## Work instructions
Look through the entries below and report every line that has "submission".

## Data provided
--- START ---
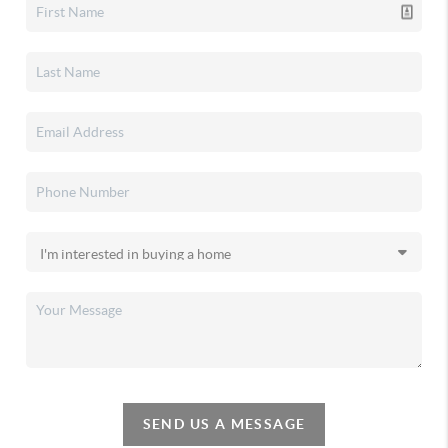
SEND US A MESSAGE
--- END ---
--- START ---
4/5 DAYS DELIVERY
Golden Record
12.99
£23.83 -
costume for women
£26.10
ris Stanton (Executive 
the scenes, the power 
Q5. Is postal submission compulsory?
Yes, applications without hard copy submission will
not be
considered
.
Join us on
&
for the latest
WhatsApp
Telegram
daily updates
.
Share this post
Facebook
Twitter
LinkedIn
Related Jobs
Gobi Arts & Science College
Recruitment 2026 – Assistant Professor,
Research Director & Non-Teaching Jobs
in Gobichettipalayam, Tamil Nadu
--- END ---
## Written response
Q5. Is postal submission compulsory?
Yes, applications without hard copy submission will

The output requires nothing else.